Data shown ->
___

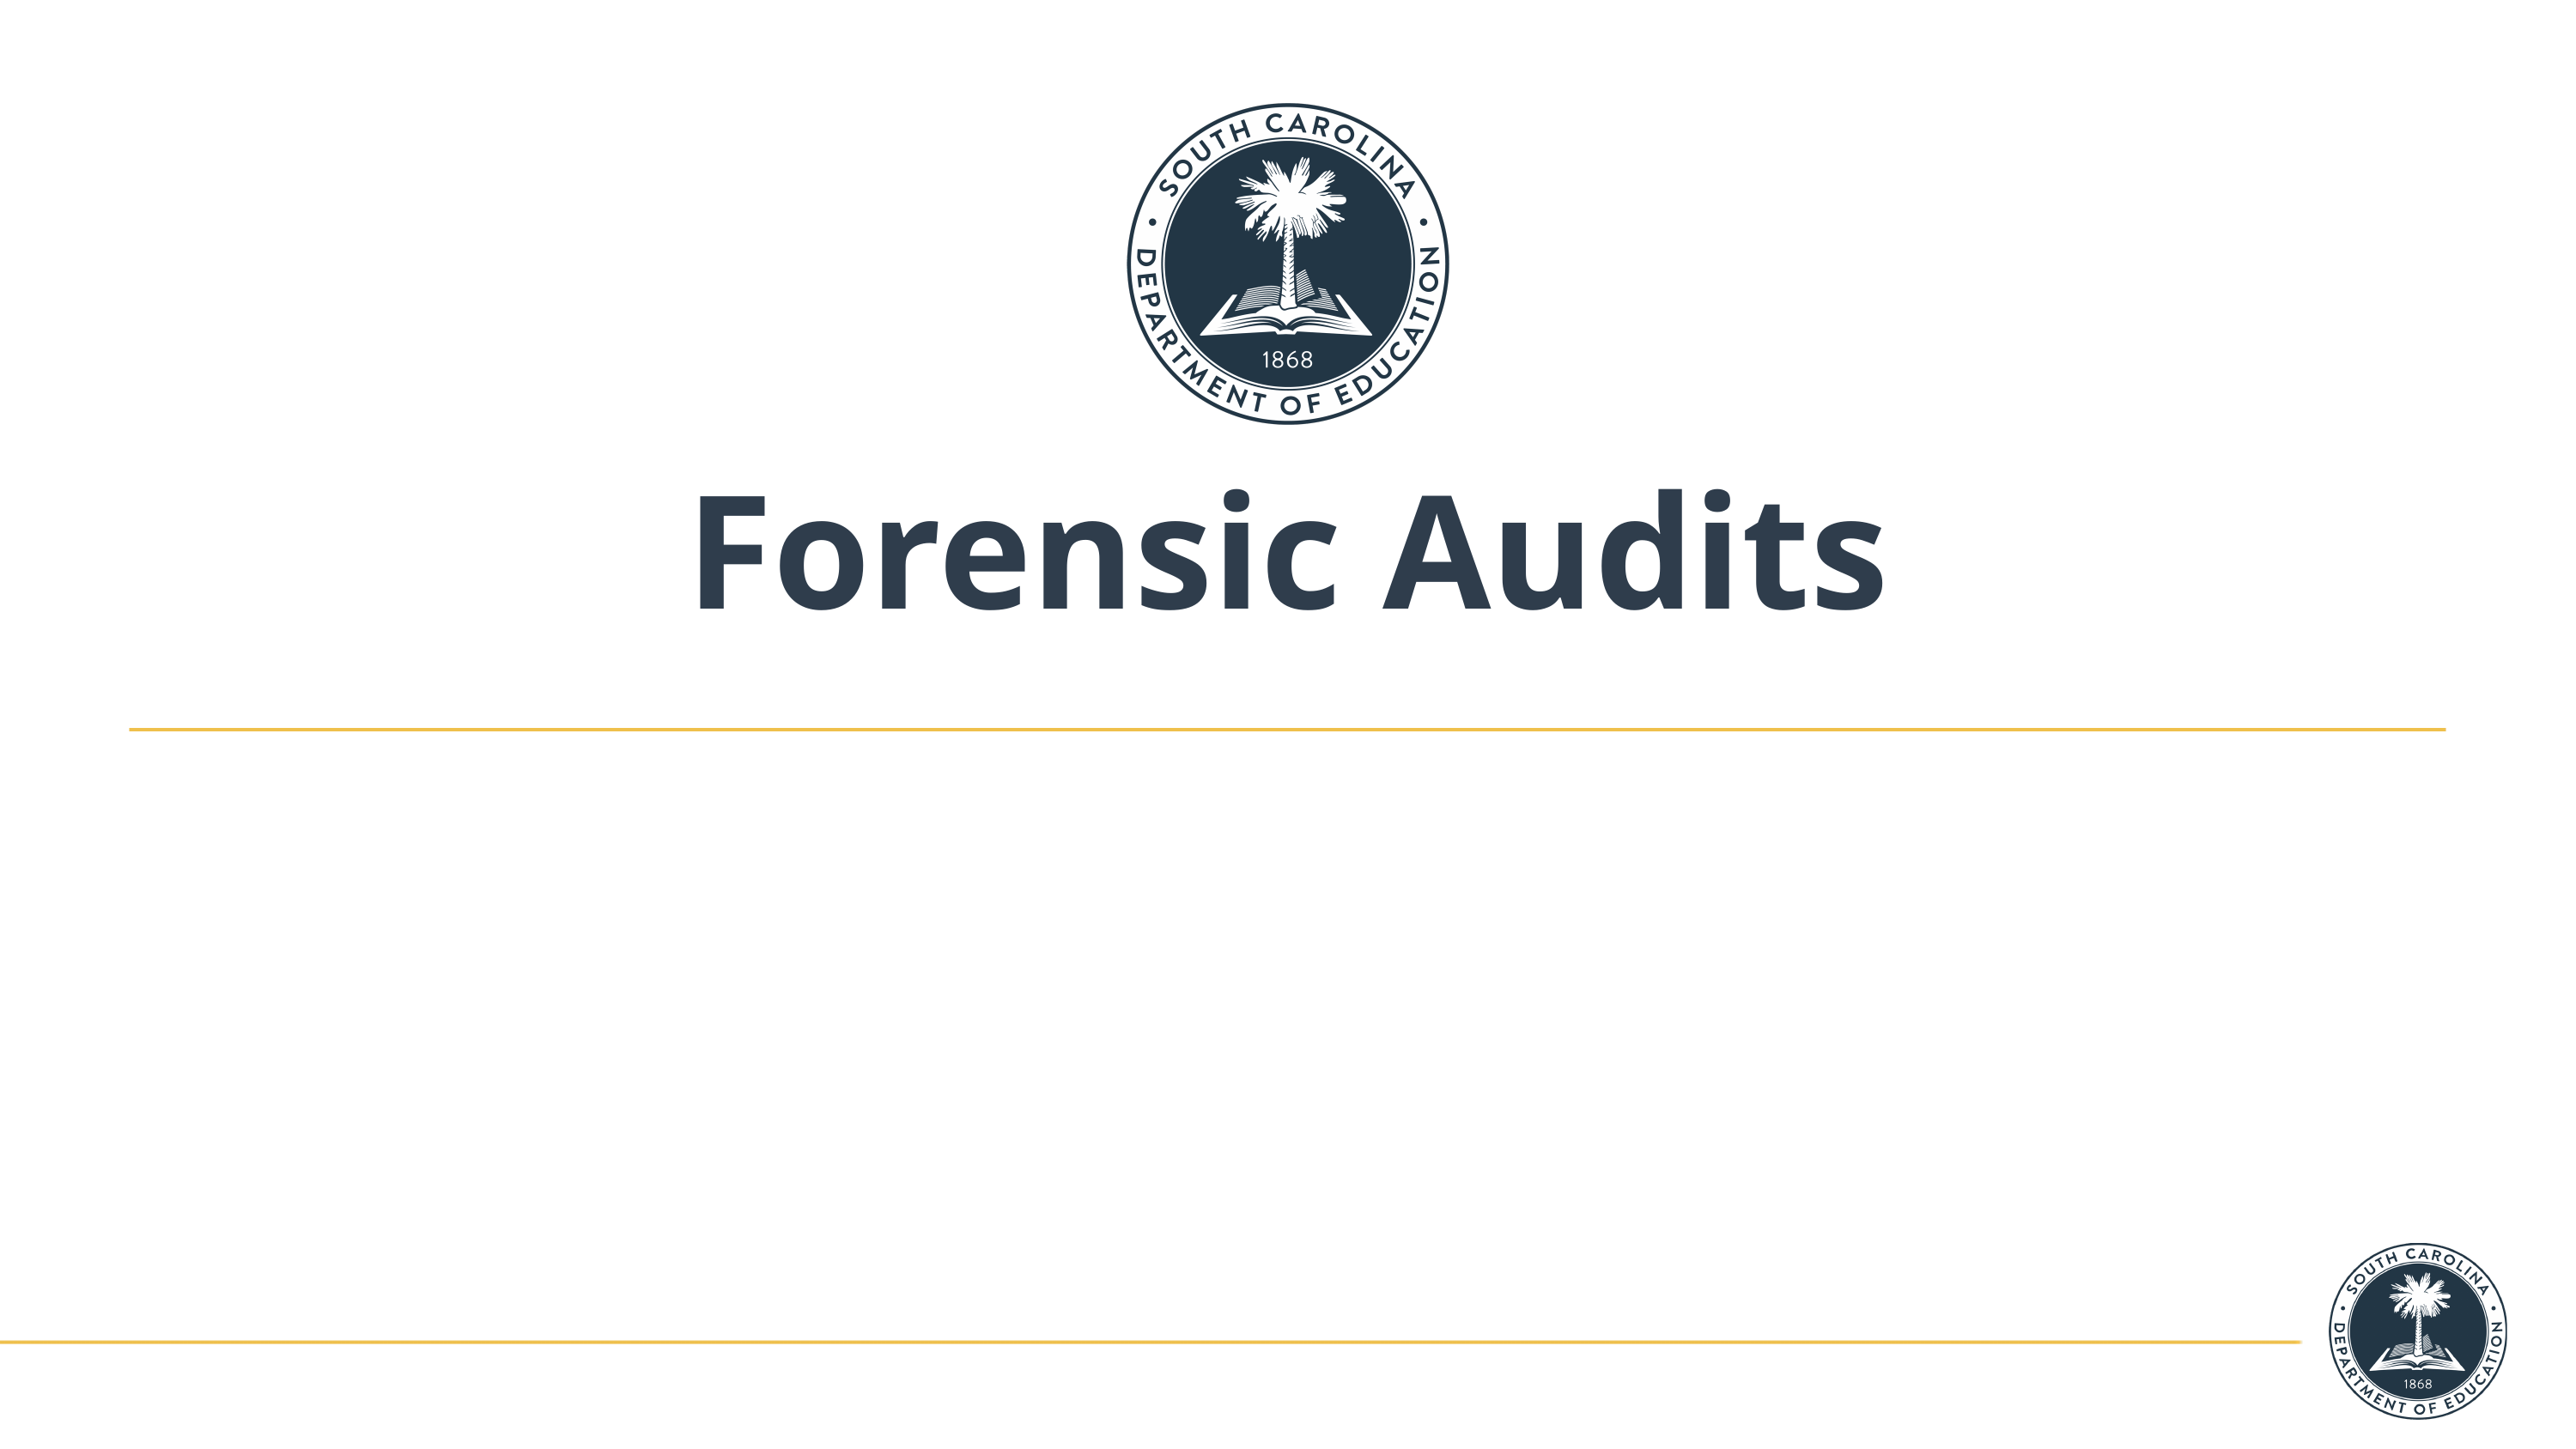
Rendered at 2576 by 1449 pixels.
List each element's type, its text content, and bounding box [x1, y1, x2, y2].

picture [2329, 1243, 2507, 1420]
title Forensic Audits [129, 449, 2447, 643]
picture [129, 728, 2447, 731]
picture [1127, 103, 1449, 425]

___

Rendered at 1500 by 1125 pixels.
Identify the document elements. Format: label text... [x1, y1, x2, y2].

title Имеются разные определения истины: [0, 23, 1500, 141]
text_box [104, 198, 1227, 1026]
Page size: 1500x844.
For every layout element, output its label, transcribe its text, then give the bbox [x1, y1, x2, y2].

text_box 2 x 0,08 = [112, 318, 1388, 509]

___

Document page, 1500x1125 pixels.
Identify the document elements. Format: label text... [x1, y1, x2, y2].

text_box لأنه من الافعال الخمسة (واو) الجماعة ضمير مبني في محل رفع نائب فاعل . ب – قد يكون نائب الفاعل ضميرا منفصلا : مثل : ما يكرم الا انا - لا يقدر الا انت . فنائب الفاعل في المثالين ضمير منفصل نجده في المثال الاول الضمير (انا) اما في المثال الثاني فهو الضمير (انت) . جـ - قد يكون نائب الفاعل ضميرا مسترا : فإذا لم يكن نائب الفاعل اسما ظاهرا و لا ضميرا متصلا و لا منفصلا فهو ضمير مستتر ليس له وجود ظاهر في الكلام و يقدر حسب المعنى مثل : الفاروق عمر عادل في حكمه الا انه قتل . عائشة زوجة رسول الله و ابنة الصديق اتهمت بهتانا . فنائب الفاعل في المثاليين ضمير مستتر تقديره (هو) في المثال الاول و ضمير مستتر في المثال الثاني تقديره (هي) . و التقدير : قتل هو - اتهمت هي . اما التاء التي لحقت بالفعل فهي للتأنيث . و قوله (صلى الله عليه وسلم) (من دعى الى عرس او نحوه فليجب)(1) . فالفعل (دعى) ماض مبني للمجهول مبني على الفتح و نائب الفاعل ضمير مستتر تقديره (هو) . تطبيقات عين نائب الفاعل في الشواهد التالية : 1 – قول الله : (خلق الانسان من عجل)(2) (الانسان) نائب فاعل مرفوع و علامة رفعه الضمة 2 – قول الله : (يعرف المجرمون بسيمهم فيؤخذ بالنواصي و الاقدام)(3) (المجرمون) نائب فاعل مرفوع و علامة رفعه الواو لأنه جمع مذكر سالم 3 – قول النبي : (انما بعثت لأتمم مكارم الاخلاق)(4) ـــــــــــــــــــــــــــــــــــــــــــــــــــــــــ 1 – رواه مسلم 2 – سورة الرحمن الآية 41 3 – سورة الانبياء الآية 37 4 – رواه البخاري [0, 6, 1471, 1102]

___

When a line among the entries contains "pixels", pull that line out.

Rendered at 2576 by 1449 pixels.
Rendered at 1500 by 1125 pixels.
Document page, 1500x1125 pixels.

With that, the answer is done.